INSTRUCTIONS
1. What is the subject of the writer's final-year dissertation, according to the blog post on blogging and diaries?
2. Carry on the blog post on blogging and diaries from its final sentence, keeping its voice.

PASSAGE FOR REVIEW
>>>>>
Thursday 12 February 2009

Blogging - a worrier's thoughts

So, I thought to myself, the best way to get my thoughts out of my head (so dangerous to keep them in there with work due) and to share them with a vast, potentially faceless, community is to set up a blog.

Articulating ones thoughts is therapeutic, cathartic, but almost certainly narcissistic, surely? My dissertation for my final year centres around women's diaries: it seems that for hundreds of years people have been recording their thoughts in this deeply personal way. Who hasn't read Samuel Pepys, Anne Frank, Virginia Woolf and thought 'wow, that's a real insight into that time, or place, or situation'.

Diaries seem to have become, at least in the minds of many critics, a women's medium. The feminist within me argues that this is because is a wholly patriarchal literary world, it is one of the few openings for personal thought that women have left. I don't know how I'm going to dispel or argue this in 8000 words that will hopefully cement my first, but we'll see. Our fascination for exploring the lives of others is apparent through the popularity of novel such as Fielding's Bridget Jones' Diary, a personal favourite, not least because I can see some of myself in the hapless, hopeless central character. Of course, this was entirely Fielding's intention: Bridge (we're on personal terms) is an every-woman for that single, 30-year-old career woman that we all are, have been, or expect to become.
<<<<<
AVAILABLE DATA
>>>>>
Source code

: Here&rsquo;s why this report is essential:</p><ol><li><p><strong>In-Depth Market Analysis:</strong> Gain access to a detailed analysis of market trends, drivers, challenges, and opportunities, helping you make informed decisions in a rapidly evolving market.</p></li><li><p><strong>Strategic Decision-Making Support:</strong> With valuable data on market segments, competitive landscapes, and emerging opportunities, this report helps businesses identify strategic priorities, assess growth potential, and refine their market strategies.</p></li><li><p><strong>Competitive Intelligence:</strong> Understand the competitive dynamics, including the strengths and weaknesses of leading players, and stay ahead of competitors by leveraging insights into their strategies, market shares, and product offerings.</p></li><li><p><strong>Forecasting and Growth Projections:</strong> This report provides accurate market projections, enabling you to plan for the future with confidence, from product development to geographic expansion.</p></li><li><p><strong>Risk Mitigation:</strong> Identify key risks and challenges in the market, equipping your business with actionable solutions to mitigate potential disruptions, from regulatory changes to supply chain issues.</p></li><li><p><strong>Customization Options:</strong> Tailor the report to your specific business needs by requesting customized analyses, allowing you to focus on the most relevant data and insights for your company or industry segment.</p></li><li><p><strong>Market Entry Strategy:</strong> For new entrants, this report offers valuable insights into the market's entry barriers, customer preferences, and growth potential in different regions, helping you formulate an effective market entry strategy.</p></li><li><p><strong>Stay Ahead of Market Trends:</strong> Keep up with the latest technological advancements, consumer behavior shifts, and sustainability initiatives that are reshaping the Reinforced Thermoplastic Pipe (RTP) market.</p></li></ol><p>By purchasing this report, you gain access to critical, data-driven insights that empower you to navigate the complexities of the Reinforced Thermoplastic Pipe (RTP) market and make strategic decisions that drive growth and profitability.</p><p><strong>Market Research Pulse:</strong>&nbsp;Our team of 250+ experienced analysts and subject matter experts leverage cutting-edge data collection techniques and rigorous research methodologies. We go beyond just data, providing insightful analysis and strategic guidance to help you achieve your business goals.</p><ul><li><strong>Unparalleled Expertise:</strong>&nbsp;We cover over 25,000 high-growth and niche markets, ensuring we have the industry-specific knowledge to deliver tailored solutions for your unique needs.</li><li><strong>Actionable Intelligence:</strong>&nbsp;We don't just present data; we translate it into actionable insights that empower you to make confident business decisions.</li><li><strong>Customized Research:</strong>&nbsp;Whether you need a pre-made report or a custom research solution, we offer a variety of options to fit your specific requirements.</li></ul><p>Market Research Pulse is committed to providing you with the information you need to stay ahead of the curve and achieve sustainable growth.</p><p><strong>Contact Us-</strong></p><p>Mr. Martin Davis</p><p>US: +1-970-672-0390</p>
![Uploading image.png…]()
<<<<<
REPLIES
1. Women's diaries.

2.
I've kept a hand-written diary for 6 years. Sad, maybe, but to return to my earlier point, is it narcissistic? I'm not sure whether my diary has an intended reader, but my blog does, and that's you, if you've got this far! Is diary-writing for those who feel they have no one to talk to, those who have a lot to say, or those who just enjoy the sound of their own voice (keyboard). Things to ponder, for sure.